**Reading passage**.
· · · ·
One grandmother's recipe for success

Picture: RICHARD BRIGGS
By NICK GENTLE The Canberra Times, Wednesday, 22 December 1999
The cosmetic industry is so obsessed with things like proanthyocyanidins, retin-A, coenzymes, and wonder acronyms like PHA and AHA, that one particular acronym, OFR, is often over looked.
An OFR, or old family recipe, is the driving force behind a new moisturiser being introduced to the Canberra market by Canberra Institute of Technology biological science student and mother of two Inelda Lovi.
Inelda's Moisturiser, as it is called, is made according to a recipe passed to Inelda by her grandmother many years ago, and it is only since August this year that Mrs Lovi has been producing it for limited sale in selected outlets.
"I have tried lots of products on the market," she says. "But always I kept coming back to my own." Mrs Lovi's efforts in trying to get her product into the marketplace provide an interesting case study in how to take an idea from infancy to market readiness, and she is the first to admit she was totally unprepared for the experience.
She says she was so caught up in the process that she did not really contemplate what she was letting herself in for. "If I had stopped to think, then maybe I would never have done it," she said.
Her moisturiser is made from totally natural oils and plant extracts (most of which come from her garden), plus extra vitamins. The cream is readily absorbed by the skin, and does not leave a greasy residue.
Mrs Lovi spent some time talking with a pharmacist friend about how to take the cream from a relatively unattractive concoction of plants and oils to a point where it would appeal to consumers, and then set about doing it.
She standardised the formula, according to industry guidelines, added emulsifying wax to give it a familiar appearance, then ordered packaging and began designing her marketing materials.
Mrs Lovi said it was very hard to get ingredients for her cream when she was acting as an individual, but that problem was overcome by registering a business name and getting a sales tax number.
· · · ·
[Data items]
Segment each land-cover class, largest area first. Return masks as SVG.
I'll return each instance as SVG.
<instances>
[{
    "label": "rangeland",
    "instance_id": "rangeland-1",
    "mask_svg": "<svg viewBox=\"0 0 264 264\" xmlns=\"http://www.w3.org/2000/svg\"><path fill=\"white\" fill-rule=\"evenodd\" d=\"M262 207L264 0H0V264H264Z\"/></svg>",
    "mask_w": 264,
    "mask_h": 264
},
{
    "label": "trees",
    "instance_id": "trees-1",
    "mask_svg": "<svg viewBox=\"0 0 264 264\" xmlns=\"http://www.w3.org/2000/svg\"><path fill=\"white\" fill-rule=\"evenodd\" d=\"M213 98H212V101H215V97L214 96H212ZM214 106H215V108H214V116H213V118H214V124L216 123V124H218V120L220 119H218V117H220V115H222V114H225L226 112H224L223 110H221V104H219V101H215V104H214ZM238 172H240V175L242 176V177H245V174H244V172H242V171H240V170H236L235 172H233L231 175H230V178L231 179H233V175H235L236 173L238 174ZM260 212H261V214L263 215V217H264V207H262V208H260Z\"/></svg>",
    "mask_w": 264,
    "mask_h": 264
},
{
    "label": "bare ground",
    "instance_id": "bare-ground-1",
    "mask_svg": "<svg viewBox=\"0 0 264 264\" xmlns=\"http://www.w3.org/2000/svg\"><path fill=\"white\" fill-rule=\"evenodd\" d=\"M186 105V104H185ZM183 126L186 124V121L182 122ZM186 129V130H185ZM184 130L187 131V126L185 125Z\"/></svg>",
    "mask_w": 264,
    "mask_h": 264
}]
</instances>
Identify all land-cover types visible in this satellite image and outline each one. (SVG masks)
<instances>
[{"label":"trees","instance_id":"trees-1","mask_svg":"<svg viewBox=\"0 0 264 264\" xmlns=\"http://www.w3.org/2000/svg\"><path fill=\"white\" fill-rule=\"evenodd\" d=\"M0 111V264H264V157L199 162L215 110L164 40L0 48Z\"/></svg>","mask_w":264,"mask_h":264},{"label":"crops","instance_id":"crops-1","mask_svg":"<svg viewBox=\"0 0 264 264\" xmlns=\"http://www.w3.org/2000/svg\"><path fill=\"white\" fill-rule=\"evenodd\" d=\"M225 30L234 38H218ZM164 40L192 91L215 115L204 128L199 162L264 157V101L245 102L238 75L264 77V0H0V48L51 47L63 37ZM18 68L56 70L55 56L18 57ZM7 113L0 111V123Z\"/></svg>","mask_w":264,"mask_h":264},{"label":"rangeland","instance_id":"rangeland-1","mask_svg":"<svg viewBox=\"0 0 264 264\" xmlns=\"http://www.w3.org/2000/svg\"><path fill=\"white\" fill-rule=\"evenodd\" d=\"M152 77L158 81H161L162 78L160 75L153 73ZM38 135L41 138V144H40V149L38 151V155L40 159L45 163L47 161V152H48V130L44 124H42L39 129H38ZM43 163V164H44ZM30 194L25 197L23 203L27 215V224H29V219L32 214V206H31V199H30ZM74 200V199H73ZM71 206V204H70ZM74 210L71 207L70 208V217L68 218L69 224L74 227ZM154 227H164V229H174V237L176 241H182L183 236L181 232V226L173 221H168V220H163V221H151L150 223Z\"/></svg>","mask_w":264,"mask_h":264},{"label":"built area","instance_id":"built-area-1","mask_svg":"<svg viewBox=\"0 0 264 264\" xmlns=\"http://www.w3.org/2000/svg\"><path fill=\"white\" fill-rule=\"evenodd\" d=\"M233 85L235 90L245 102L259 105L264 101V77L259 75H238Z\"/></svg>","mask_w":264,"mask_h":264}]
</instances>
· · · ·
**Activity A**. Name every acronym that appears in the article about Inelda Lovi's moisturizer.
**Activity B**. Carry on with the article about Inelda Lovi's moisturizer, starting right after its final sentence.

**Final answer A**. PHA, AHA, OFR

**Final answer B**.
She said her motivation was knocked about a bit during this period, but people kept encouraging her to go on. It was only when she received her first box of tubs for the cream that self-doubt crept up on her.
"When I bought the box of 231 containers I thought, 'What am I going to do with all this," she said.
As it turned out, what she did was sell them. She went door to door to businesses she thought would be interested, and just about every one ended up with a few tubs of Inelda's Moisturiser in their stores.
"It was a big surprise," she says of her reaction when people actually began reordering the product. "All of a sudden, it spread." Since then Mrs Lovi has had some time off from the cosmetics industry to sit her end-of-year exams, but her eyes are now firmly focused on opportunities in the New Year.
Mrs Lovi does not think what she has done is particularly special, and she says it was more of a ploy to motivate her fellow students than a plan to corner the moisturiser market.
"I've done something simple, but other people can do so much more."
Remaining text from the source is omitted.